Bukankah tim inspeksi persenjataan Perserikatan Bangsa-Bangsa (PBB) tidak
menemukan bukti konkret atas program persenjataan pemusnah massal Irak tahun
1991-1998? Tim inspeksi PBB yang kembali ke Irak dalam pekan terakhir juga
tidak menemukan bukti konkrit.
Mungkin AS dan Inggris bukan termasuk bangsa yang sabar. Sabar menunggu
hasil kerja tim inspeksi persenjataan PBB yang diperkirakan akan berlangsung
sekitar 10 bulan lagi. Kalaupun Irak terbukti memiliki persenjataan pemusnah
massal, solusinya bukanlah perang, tetapi perlucutan oleh PBB yang memiliki
otoritas untuk itu sesuai mandat Resolusi Dewan Keamanan (DK) PBB (Resolusi
1441).
Tampaknya, ada kecenderungan AS dan Inggris bekerja di luar mandat PBB.

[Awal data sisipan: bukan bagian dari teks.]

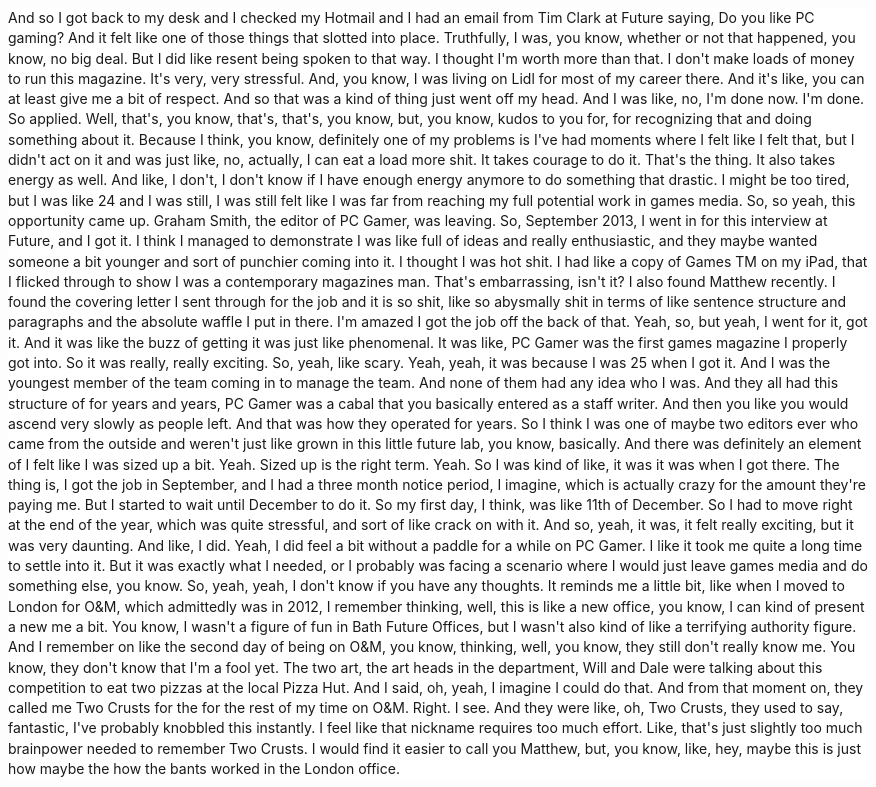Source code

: And so I got back to my desk and I checked my Hotmail and I had an email from Tim Clark at Future saying, Do you like PC gaming? And it felt like one of those things that slotted into place. Truthfully, I was, you know, whether or not that happened, you know, no big deal.
But I did like resent being spoken to that way. I thought I'm worth more than that. I don't make loads of money to run this magazine.
It's very, very stressful. And, you know, I was living on Lidl for most of my career there. And it's like, you can at least give me a bit of respect.
And so that was a kind of thing just went off my head. And I was like, no, I'm done now. I'm done.
So applied.
Well, that's, you know, that's, that's, you know, but, you know, kudos to you for, for recognizing that and doing something about it. Because I think, you know, definitely one of my problems is I've had moments where I felt like I felt that, but I didn't act on it and was just like, no, actually, I can eat a load more shit.
It takes courage to do it. That's the thing. It also takes energy as well.
And like, I don't, I don't know if I have enough energy anymore to do something that drastic. I might be too tired, but I was like 24 and I was still, I was still felt like I was far from reaching my full potential work in games media. So, so yeah, this opportunity came up.
Graham Smith, the editor of PC Gamer, was leaving. So, September 2013, I went in for this interview at Future, and I got it. I think I managed to demonstrate I was like full of ideas and really enthusiastic, and they maybe wanted someone a bit younger and sort of punchier coming into it.
I thought I was hot shit. I had like a copy of Games TM on my iPad, that I flicked through to show I was a contemporary magazines man. That's embarrassing, isn't it?
I also found Matthew recently. I found the covering letter I sent through for the job and it is so shit, like so abysmally shit in terms of like sentence structure and paragraphs and the absolute waffle I put in there. I'm amazed I got the job off the back of that.
Yeah, so, but yeah, I went for it, got it. And it was like the buzz of getting it was just like phenomenal. It was like, PC Gamer was the first games magazine I properly got into.
So it was really, really exciting. So, yeah, like scary. Yeah, yeah, it was because I was 25 when I got it.
And I was the youngest member of the team coming in to manage the team. And none of them had any idea who I was. And they all had this structure of for years and years, PC Gamer was a cabal that you basically entered as a staff writer.
And then you like you would ascend very slowly as people left. And that was how they operated for years. So I think I was one of maybe two editors ever who came from the outside and weren't just like grown in this little future lab, you know, basically.
And there was definitely an element of I felt like I was sized up a bit. Yeah. Sized up is the right term.
Yeah. So I was kind of like, it was it was when I got there. The thing is, I got the job in September, and I had a three month notice period, I imagine, which is actually crazy for the amount they're paying me.
But I started to wait until December to do it. So my first day, I think, was like 11th of December. So I had to move right at the end of the year, which was quite stressful, and sort of like crack on with it.
And so, yeah, it was, it felt really exciting, but it was very daunting. And like, I did. Yeah, I did feel a bit without a paddle for a while on PC Gamer.
I like it took me quite a long time to settle into it. But it was exactly what I needed, or I probably was facing a scenario where I would just leave games media and do something else, you know. So, yeah, yeah, I don't know if you have any thoughts.
It reminds me a little bit, like when I moved to London for O&M, which admittedly was in 2012, I remember thinking, well, this is like a new office, you know, I can kind of present a new me a bit. You know, I wasn't a figure of fun in Bath Future Offices, but I wasn't also kind of like a terrifying authority figure. And I remember on like the second day of being on O&M, you know, thinking, well, you know, they still don't really know me.
You know, they don't know that I'm a fool yet. The two art, the art heads in the department, Will and Dale were talking about this competition to eat two pizzas at the local Pizza Hut. And I said, oh, yeah, I imagine I could do that.
And from that moment on, they called me Two Crusts for the for the rest of my time on O&M.
Right. I see.
And they were like, oh, Two Crusts, they used to say, fantastic, I've probably knobbled this instantly.
I feel like that nickname requires too much effort. Like, that's just slightly too much brainpower needed to remember Two Crusts. I would find it easier to call you Matthew, but, you know, like, hey, maybe this is just how maybe the how the bants worked in the London office.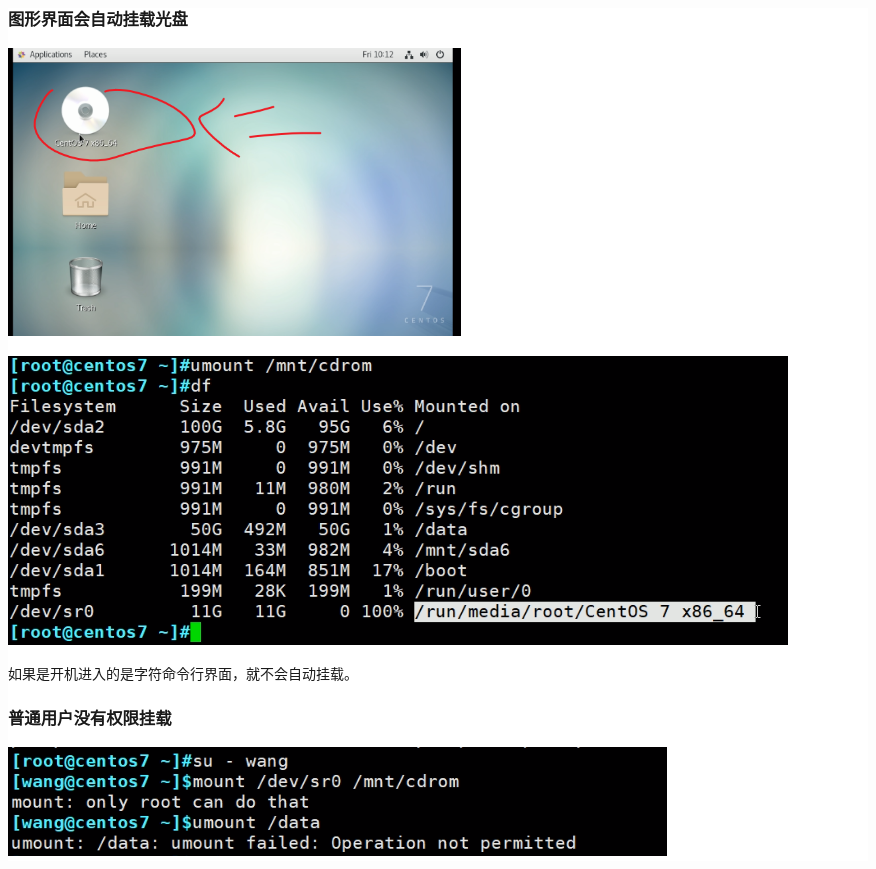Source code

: 

### 图形界面会自动挂载光盘

<img src="6-持久挂载实战故障排错和swap空间管理.assets/image-20220303153311561.png" alt="image-20220303153311561" style="zoom:67%;" />

![image-20220303153212577](6-持久挂载实战故障排错和swap空间管理.assets/image-20220303153212577.png)

如果是开机进入的是字符命令行界面，就不会自动挂载。



### 普通用户没有权限挂载

![image-20220303153510928](6-持久挂载实战故障排错和swap空间管理.assets/image-20220303153510928.png)
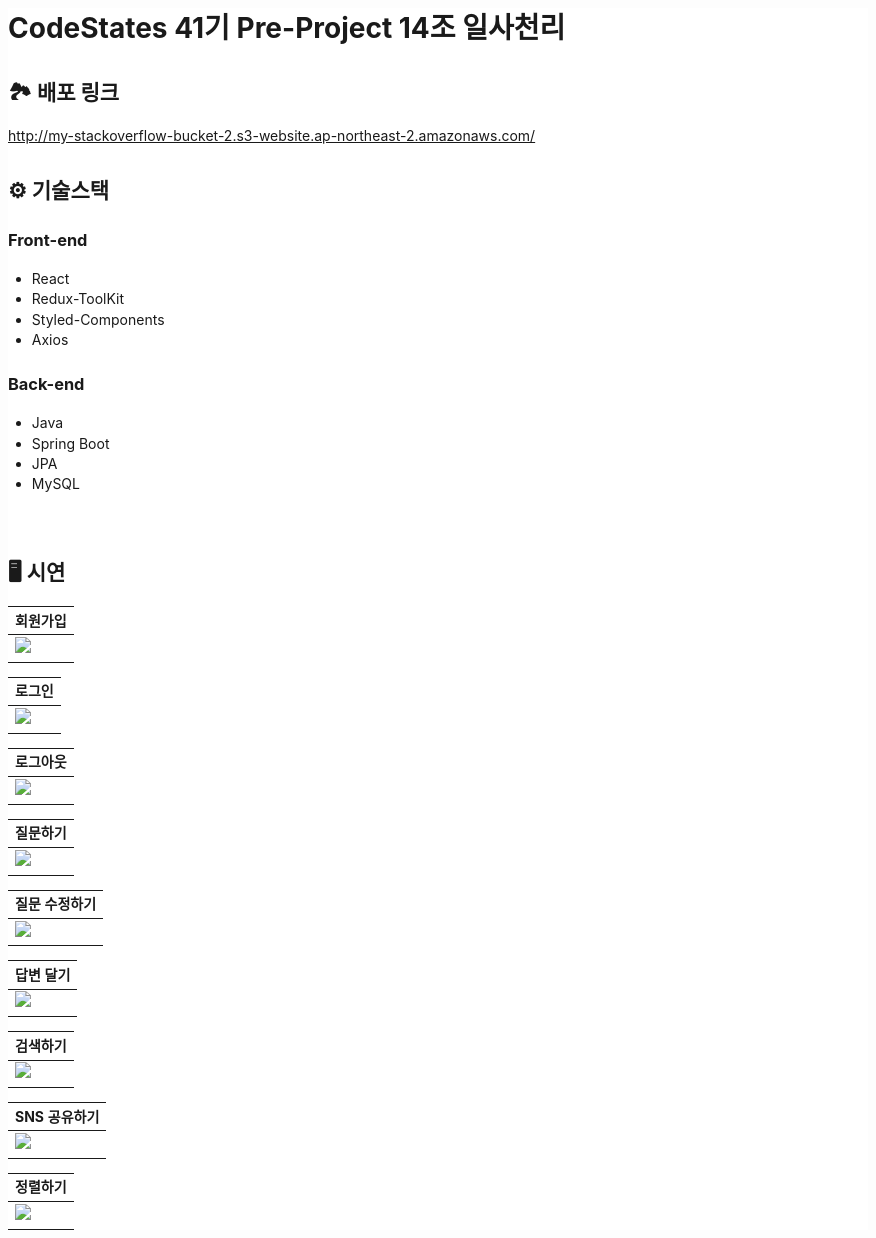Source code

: # CodeStates 41기 Pre-Project 14조 일사천리

## 🏞 배포 링크
http://my-stackoverflow-bucket-2.s3-website.ap-northeast-2.amazonaws.com/


## ⚙️ 기술스택
### Front-end
- React
- Redux-ToolKit
- Styled-Components
- Axios

### Back-end
- Java
- Spring Boot
- JPA
- MySQL

<br/>

## 🖥 시연
|회원가입|
|----|
|<img width='600px' src='https://user-images.githubusercontent.com/110954895/210260295-698c0875-f5a6-41e6-a3ad-465a448da92f.gif' />|

|로그인|
|----|
|<img width='600px' src='https://user-images.githubusercontent.com/110954895/210259517-72dc71a5-be48-4614-bcb1-1addc37a1029.gif' />|

|로그아웃|
|----|
|<img width='600px' src='https://user-images.githubusercontent.com/110954895/210260242-93562a41-b988-4058-ba9d-5df5caef4795.gif' />|

|질문하기|
|----|
|<img width='600px' src='https://user-images.githubusercontent.com/110954895/210262313-acdc61a4-7bf8-4cd8-b62e-fa2ffc8cc321.gif' />|

|질문 수정하기|
|----|
|<img width='600px' src='https://user-images.githubusercontent.com/110954895/210260925-4b8078a9-54ba-433e-9541-c77db568263e.gif' />|

|답변 달기|
|----|
|<img width='600px' src='https://user-images.githubusercontent.com/110954895/210262528-14944e9a-3d77-493e-971d-f1f11461ea65.gif' />|

|검색하기|
|----|
|<img width='600px' src='https://user-images.githubusercontent.com/110954895/210261048-c40bbd67-68ca-4d0e-851b-414ccc49018d.gif' />|

|SNS 공유하기|
|----|
|<img width='600px' src='https://user-images.githubusercontent.com/110954895/210262845-f70541cd-0aa7-4cf9-9dca-56effef121d1.gif' />|

|정렬하기|
|----|
|<img width='600px' src='https://user-images.githubusercontent.com/110954895/210263302-2039c2ad-e871-429d-82d8-c2a01c9cca9a.gif' />|
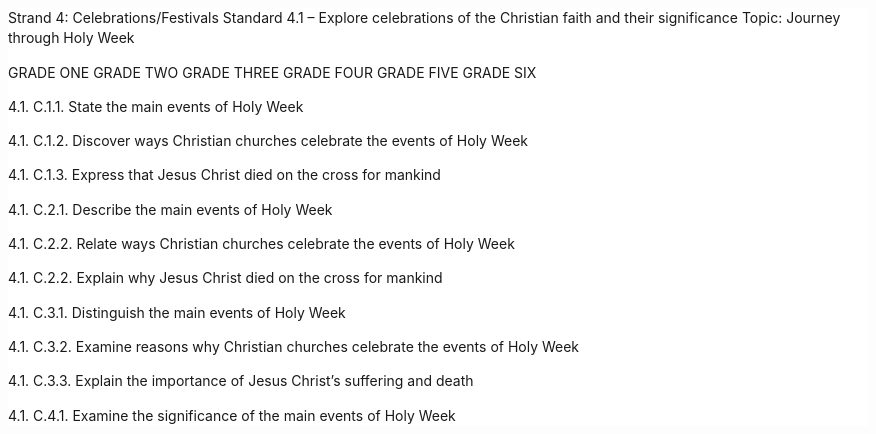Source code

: Strand 4:  Celebrations/Festivals 
Standard 4.1 – Explore celebrations of the Christian faith and their significance 
Topic:  Journey through Holy Week 
 
 
GRADE ONE
GRADE TWO
GRADE THREE
GRADE FOUR
GRADE FIVE
GRADE SIX
 
4.1. C.1.1. State the 
main events of Holy 
Week 
 
4.1. C.1.2. Discover 
ways Christian churches 
celebrate the events of 
Holy Week 
 
4.1. C.1.3. Express that 
Jesus Christ died on the 
cross for mankind 
 
 
 
 
 
 
 
 
4.1. C.2.1. Describe the 
main events of Holy 
Week 
 
4.1. C.2.2. Relate ways 
Christian churches 
celebrate the events of 
Holy Week 
 
4.1. C.2.2. Explain why 
Jesus Christ died on the 
cross for mankind 
 
4.1. C.3.1. Distinguish 
the main events of Holy 
Week 
 
4.1. C.3.2. Examine 
reasons why Christian 
churches celebrate the 
events of Holy Week 
 
4.1. C.3.3. Explain the 
importance of Jesus 
Christ’s suffering and 
death  
 
4.1. C.4.1. Examine the 
significance of the main 
events of Holy Week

Mobilisasi pasukan kedua negara ke kawasan Teluk Persia merupakan tindakan
sepihak dan bernuansa melecehkan fungsi PBB. PBB juga merupakan kumpulan
negara-negara untuk melakukan diplomasi, bukan perang. Jika terjadi perang,
berarti diplomasi telah gagal total.
War is hell. Perang adalah neraka. Begitu kata William Tecumseh Sherman.
Mereka lupa, bahwa Winston Churchill pernah mengatakan, tak ada yang dijamin
berhasil dalam perang, yang ada adalah menerima ganjarannya (baca:
akibatnya) masing-masing. Atau mungkin George W Bush akan menguji kebenaran
perkataan Napoleon Bonaparte, prajurit yang memenangkan perang, jenderal
(pemimpin) yang memperoleh nilai kreditnya.
Apa pun alasannya, ketika perang dinyatakan, menurut Arthur Ponsonby, maka
kebenaran merupakan korban pertamanya. Dan kedua, perang berarti malapetaka.
Petaka atas kemanusiaan. Apa pun alasannya, perang senantiasa mengundang
petaka kemanusiaan dan menghancurkan harta benda.
Trauma dan dampak perang 12 tahun lalu sampai sekarang masih terasa. Jutaan
rakyat Irak, terutama anak-anak terancam mati kelaparan dan kekurangan gizi
akibat sanksi ekonomi yang dijatuhkan PBB sejak tahun 1990. Makna sanksi
ekonomi terasa menjadi hambar karena hanya menimbulkan kesengsaraan rakyat
Irak.
Perang juga mempunyai dampak berantai (multiplier effect). Bencana akibat
perang yang menerpa Irak, tidak hanya dipikul Irak sendiri, tetapi juga oleh
seluruh bangsa Arab dan Timur Tengah lainnya. Harga yang akan dibayar rakyat
Irak juga akan dibayar bangsa Arab, menyangkut keamanan, ekonomi, stabilitas
dalam negeri dan regional.
Mudah-mudahan lebih baik mereka merapatkan barisan untuk mencari solusinya
(the ultimate solution for problem), membatalkan rencana perangnya dan
menghentikan mesin perangnya daripada melanjutkan aksi penghancuran yang
akibatnya bisa merugikan semua pihak. Semoga!